UPDATED 09:00 EST / DECEMBER 16 2020

INFRA

Software-defined power grids: Linux Foundation group debuts platform for utilities

LF Energy, an industry group operating under the Linux Foundation umbrella, has introduced an open-source software platform called Seapath aimed at helping utilities operate their electrical substations more efficiently.

LF Energy announced the project this morning. The initial Seapath source code was developed by RTE, the operator of France’s national electricity transmission network, in collaboration with Canadian information technology firm Savoir-faire Linux. 

Electrical substations are a key component of power grids that come in many shapes and sizes, from multi-acre facilities to container-sized systems disguised as houses. They’re responsible for, among other things, transforming the high-voltage electricity generated by power stations into a lower-voltage form that can be distributed to homes. They also serve a variety of other functions, such as transferring electricity from wind farms into the power grid.

Modern substations are equipped with automation software and other types of applications such as cybersecurity tools. Those applications, in turn, are becoming more complicated as utilities upgrade their power grids to address new operational requirements. With Seapath, the LF Foundation is hoping to make it easier for utilities to manage their increasingly complex information technology infrastructure. 

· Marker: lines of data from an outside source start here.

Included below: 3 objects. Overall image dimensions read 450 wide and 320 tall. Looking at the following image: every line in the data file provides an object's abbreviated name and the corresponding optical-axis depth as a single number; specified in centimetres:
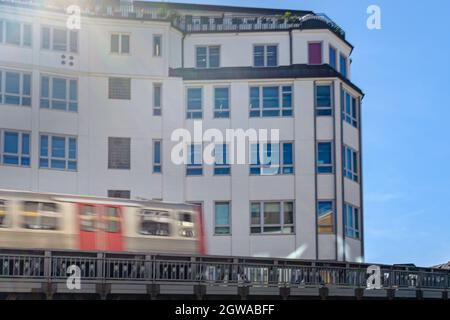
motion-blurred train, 4284
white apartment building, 6216
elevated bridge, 3697
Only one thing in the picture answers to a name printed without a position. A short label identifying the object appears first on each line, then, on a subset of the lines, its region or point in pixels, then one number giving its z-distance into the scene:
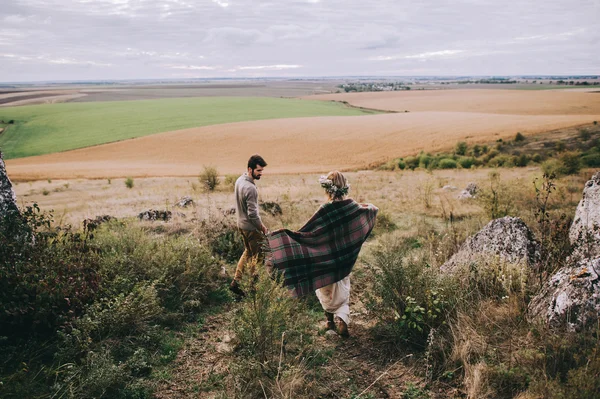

Seapath is a software platform on which utilities can deploy automation applications and other workloads they need to run inside their substations. Currently, different applications often have to be deployed on different kinds of hardware, which makes maintenance difficult. The vision behind Seapath is to replace those disjointed hardware systems with a single, open-source platform deployed on commodity servers that can run all of a substation’s software.

The concept has certain similarities to software-defined networking in data centers, which are also intended to boost efficiency by replacing proprietary hardware systems with software running on commodity servers. The benefits that Seapath are aimed at providing are similar as well. LF Energy says that consolidating substation applications on a single platform powered can reduce maintenance complexity, while in the process lowering costs.

The platform is designed to work with popular tools such as Docker and Open vSwitch, a free software-defined networking platform. One layer of abstraction higher, the platform will be capable of running a broad range of substation applications. They include automation tools, cybersecurity software and the monitoring software utilities use to keep tabs on hardware health, among other things.

Beyond simplifying operations for power companies, LF Energy hopes that Seapath will encourage more innovation by providing a common foundation for software development efforts in the energy sector. 

“With the support of some of the industry’s leading grid operators and technology providers, SEAPATH will enable the cross-industry collaboration that is required to build customer- and vendor-agnostic virtualization technology,” said Lucian Balea, a research and development program director and open-source manager at RTE.